Document extract ::
⟨

There is a discussion about WMF team pages, their names and locations, at meta:Meta:Babel#Pages for WMF teams and departments which I hope you will contribute to. Rogol Domedonfors (talk) 20:59, 27 July 2015 (UTC)

CirrusSearch component[edit]

There are several interesting reports in the CirrusSearch component. In Phabricator I see quite some activity around recent things, while reports formerly considered normal/high priority (i.e. useful to improve search results) are mostly inactive. Does someone plan to go through all the reports and triage them? It would probably take less than a day for one of the ElasticSearch persons. --Nemo 11:28, 28 August 2015 (UTC)

user:Nemo bis, have you noticed any improvement in the management of older reports? John Vandenberg (talk) 04:39, 6 January 2016 (UTC)

Community Liaison job opening at WMF[edit]

Hi. There's a new job posting for a Community Liaison to work with the Discovery department. Please pass it along, if you know someone who might be interested or a good fit. Thanks. Quiddity (WMF) (talk) 20:06, 21 October 2015 (UTC)

Offsite homepage report[edit]

This page links to http://ironholds.org/misc/homepage_presentation.html , which I initially thought was a broken page because the '>' link is not easy to find (ironic for the Discovery team?) due to color scheme used. I assume it was work for WMF, and therefore should be posted onto a Wikimedia server, preferably a public wiki, and not a private website without a free content license. Could that report be posted on MediaWiki, User:Okeyes (WMF), please? John Vandenberg (talk) 02:58, 6 January 2016 (UTC)

To my knowledge there's nowhere to host this kind of report.If you can point me to a public wikimedia server that lets me host arbitrary HTML content, I would be interested to hear where. I have tried to export it as PDF but the format doesn't make it easy; I'll probably put some work into putting it together as a more structured report a la our other ones.
Your claim that it lacks a free content license is not the case; it is MIT-licensed and openly released, as is all of my work. That it lacks a copyright template is because I do not believe in releasing my work with any restrictions, which means CC-0 or MIT. I would be interested to know how you encountered the report (I've had multiple people poke me about it so I assume it's being discussed somewhere?) Ironholds (talk) 23:43, 6 January 2016 (UTC)
I encountered it because the link is on this page. I'm not aware of any other discussions occurring about it. Your website doesnt mention that it is MIT, and it doesnt link to https://github.com/wikimedia-research/wp_home , so there is no way a reader can ascertain its copyright status. A PDF of the content on Commons would be great, even if some of the functionality is lost. Is it possible to post the HTML using Github Pages?, that way the rendered version is more clearly linked to the repo where the license is declared. John Vandenberg (talk) 23:56, 6 January 2016 (UTC)
I'll see if I can generate a HTML version for that, sure, but I'd much rather the PDF, which I'll work on today. Thanks, Ironholds (talk) 16:05, 7 January 2016 (UTC)
The report can now be found here. Ironholds (talk) 02:28, 9 January 2016 (UTC)

Wikipedia portal only[edit]

Is wikipedia.org the only portal that is under the purview of Discovery? This is strictly a clarification question about scope, as everything I see related to this appears to be wikipedia.org only, but the other portals are not explicitly excluded from the scope.

⟩

Tasks and exercises ::
a) Copy out everything in the Discovery team discussion from "There are several" down to "04:39, 6 January 2016 (UTC)", word for word.
b) Keep the Discovery team discussion going from its last line, in the same style.

Data supplied ::
⟨

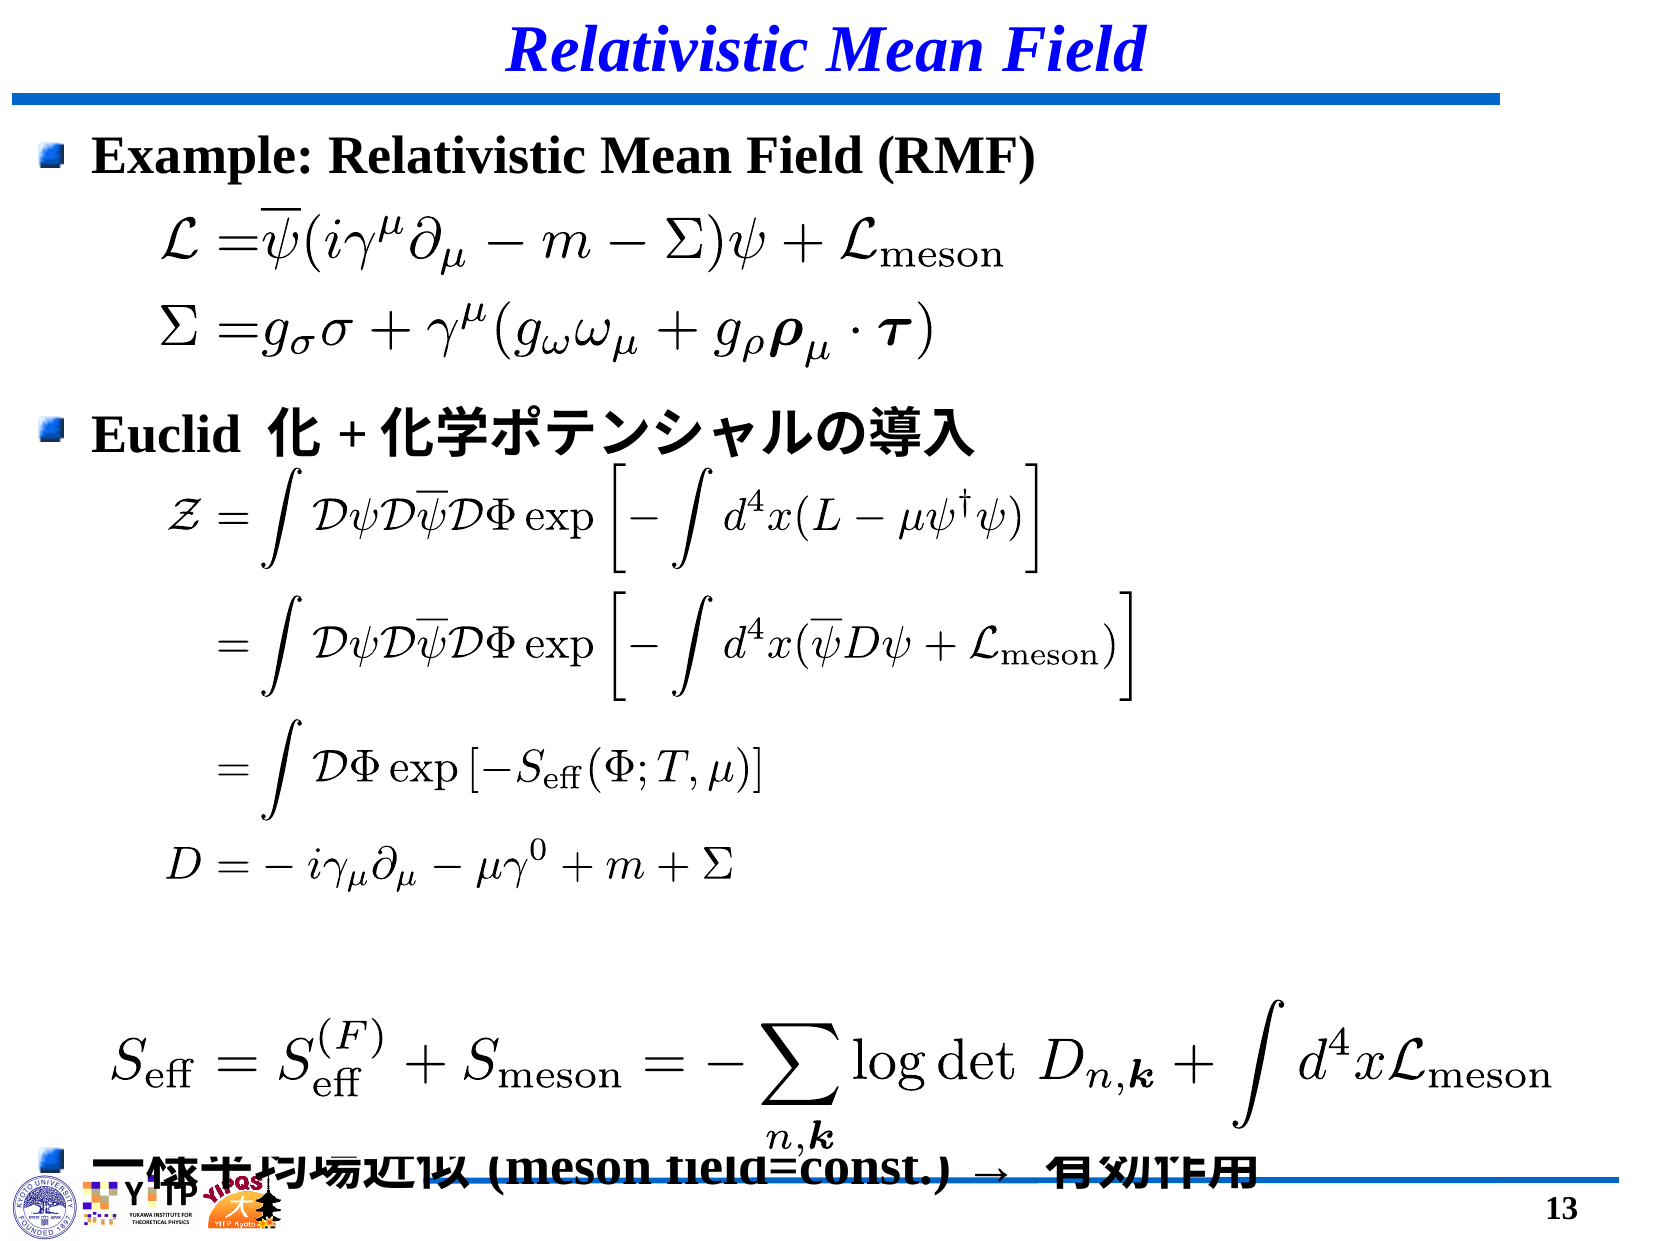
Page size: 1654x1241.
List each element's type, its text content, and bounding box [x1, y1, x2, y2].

picture [38, 1147, 64, 1173]
text_box [157, 208, 1005, 368]
text_box [108, 999, 1553, 1157]
picture [11, 1170, 281, 1241]
list Example: Relativistic Mean Field (RMF) Euclid 化+化学ポテンシャルの導入 一様平均場近似(meson field=const.) → 有効作用 [20, 124, 1621, 1140]
text_box [163, 463, 1144, 893]
title Relativistic Mean Field [0, 0, 1654, 99]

⟩

Replies ::
a)
There are several interesting reports in the CirrusSearch component. In Phabricator I see quite some activity around recent things, while reports formerly considered normal/high priority (i.e. useful to improve search results) are mostly inactive. Does someone plan to go through all the reports and triage them? It would probably take less than a day for one of the ElasticSearch persons. --Nemo 11:28, 28 August 2015 (UTC)

user:Nemo bis, have you noticed any improvement in the management of older reports? John Vandenberg (talk) 04:39, 6 January 2016 (UTC)

b)
I assume wikipedia.org is the only portal with traffic significant enough to warrant it being a legitimate target for optimising knowledge pathways at present, but will improvements made to it also trickle down to the other portals? John Vandenberg (talk) 03:03, 6 January 2016 (UTC)

Caveat that the product manager can and will provide a better answer, which might contradict this one: all the portals are within our demesne. If changes also improve the other portals, absolutely. Most of the changes we're looking at are around UX design and should transer nicely. Ironholds (talk) 16:06, 7 January 2016 (UTC)

Congratulation to the Knight Foundation grant![edit]

Great to hear about your success! I was wondering if you would be willing to share the full application that you sent in on-wiki? Having examples of successful applications can help other Wikimedia organizations in their work with external project grants. We have recently started a list to gather positive examples here. Kind regards, John Andersson (WMSE) (talk) 15:58, 8 January 2016 (UTC)

I think there's a better approach than that. Keep in mind that at large funding levels between major partners, the process is not "send in an application and hope for the best" but a series of meetings to explain and gain mutual understanding about a set of objectives. Training in that for chapters by the people who were involved is a great idea!--Jimbo Wales (talk) 11:06, 1 February 2016 (UTC)

Organizing Main Discovery Page[edit]

Should each project (Search, Portal, Maps, etc.) have a landing page that talks more in-depth about the work (ala Wikipedia.org Portal Improvements)? Right now search goes to an extension page, but that's not really what search is all about. It's the technical implementation of a much larger corpus of work. I think things could be a little more balanced but wanted some feedback. CKoerner (WMF) (talk) 01:27, 29 January 2016 (UTC)

Platypus[edit]

There is a demo [1] from some french students in theoretical computer science. They wrote an open source project which aim is to create an open source question answering framework and a demo of it. Just for the info. --Molarus (talk) 09:04, 31 January 2016 (UTC)

Wikimania 2015 - State of Wikidata.pdf
See:

Discovery vs. original research[edit]

What is the difference between "discovery" and "original research"? Between "discovery" and "search"? The terms "search" and "original research" are well understood in the context of Wikipedia, but what, exactly does "discovery" mean? Is it a concept of science fiction? Wbm1058 (talk) 04:15, 1 February 2016 (UTC)

I am speaking only for myself and I am not a staff member. "Discovery" is a broader term than just "search". On Wikipedia, people discover things in a number of ways: the most basic links to other articles, series of articles, categories, sequences and timelines, the front page, and, yes, the search box. Another aspect of "discovery" is how people find Wikipedia - search engines, links from other websites, re-use of our content by people who link back to us, sharing on social media, etc.
We can also think of "Discovery" in the context of readers and in the context of editors. Currently, as an editor, if I visit an article without an image and I think "Gee, I wish this had an image" then I probably go to commons and use the search box there. Can we make that process easier and more efficient? Currently, as an editor, if I see a link to an outside source I may wonder what other Wikipedia entries link to that source. Can we make that process easier and more efficient? Etc.
"Discovery" has nothing to do with "original research" - which is an entirely different concept and entirely different concern.--Jimbo Wales (talk) 11:05, 1 February 2016 (UTC)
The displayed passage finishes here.